Наконец он появился — высокий, привлекательный, с темными кудрями и благородным носом, одетый в красивый красный дублет. Я робко шагнула ему навстречу, протягивая букетик маргариток.
64
Площадь в Венеции (итал.).
— Купите мои цветы, благородный господин!
Глаза его весело блеснули.
— Как вас зовут? — поинтересовался он, роясь в карманах в поисках монеты.
— Паскалина.
— Пасхальный ребенок, [65] не так ли?
Я кивнула, хотя на глаза мне навернулись слезы, стоило мне только подумать о своих родителях, которые любили меня и дали мне имя, и чьи обглоданные кости теперь гнили в смертной яме.
— Вы — само воплощение весенней красы, — негромко произнес молодой человек, протягивая мне монету.
65
Ребенок, рожденный на Пасху.
Когда я передавала ему цветы, наши руки на мгновение соприкоснулись.
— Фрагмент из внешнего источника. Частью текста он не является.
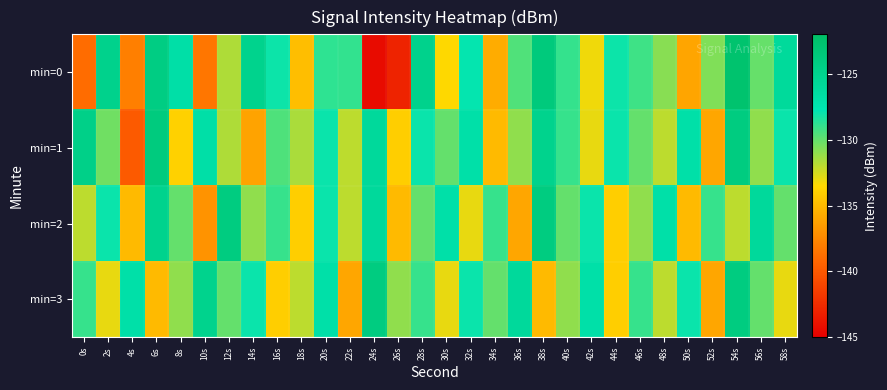

List the series in order of their peak value, lowest first.

min=2, min=3, min=1, min=0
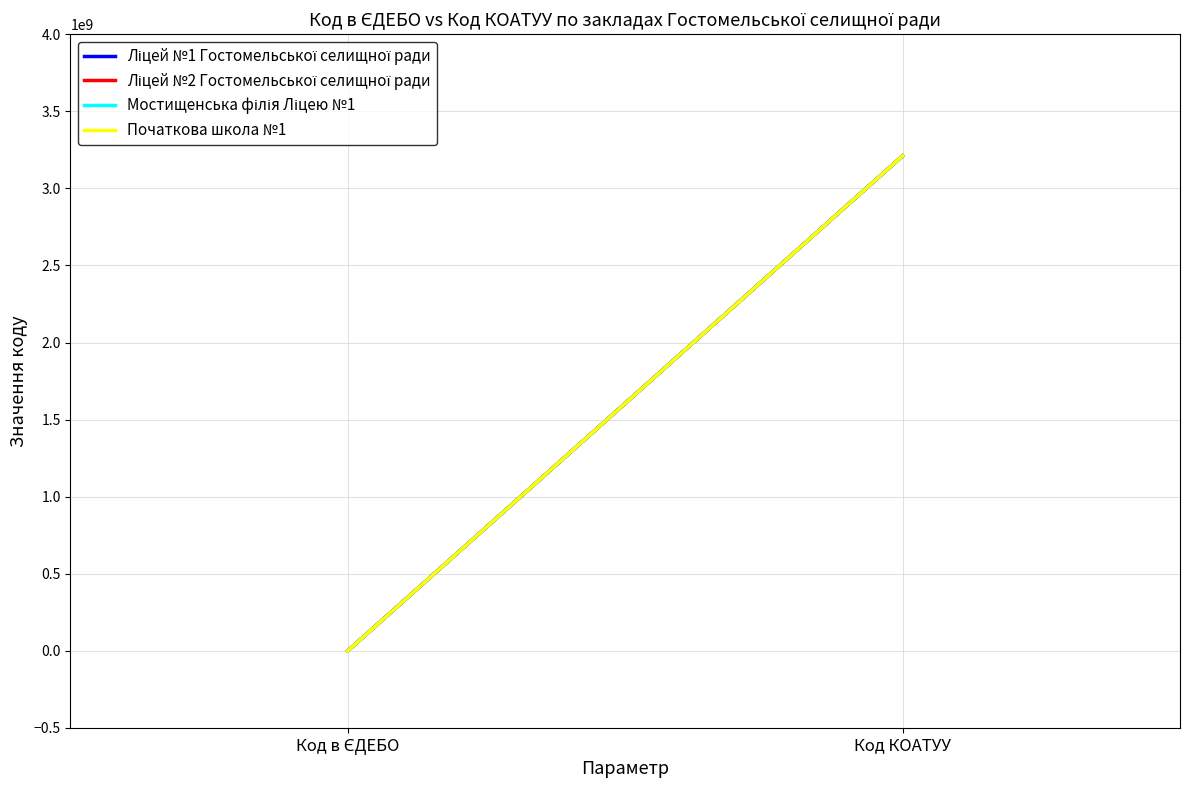

At which label does Мостищенська філія Ліцею №1 reach its peak?

Код КОАТУУ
Я отпрянула, чувствуя, как между нами проскочила искра, как случалось иногда, когда я расчесывала волосы.
Он пристально взглянул на меня.
— Где вы живете?
— Нигде.
— Но вы должны где-то жить.
— Мой дом там, где я могу приклонить голову. В церкви, на крыльце дома или под мостом.
— Разве у вас нет семьи, родных?
— Они все умерли.
— Бедняжка. — Похоже, он искренне сочувствовал моему горю.
— Должно быть, у Господа были на то свои причины. Я не в силах представить, каковы они, но мне остается верить, что они достаточно веские, иначе я возненавижу Его за то, что он забрал моих родителей.
Он кивнул, и на лице его отразилось сострадание.
— Я иногда жалею, что не умерла вместе с ними, — с горечью вырвалось у меня.
— Не говорите так. Лучше все-таки оставаться живой, не так ли?
Я покачала головой и отвернулась.
— Мне очень жаль. Надеюсь… у вас все наладится.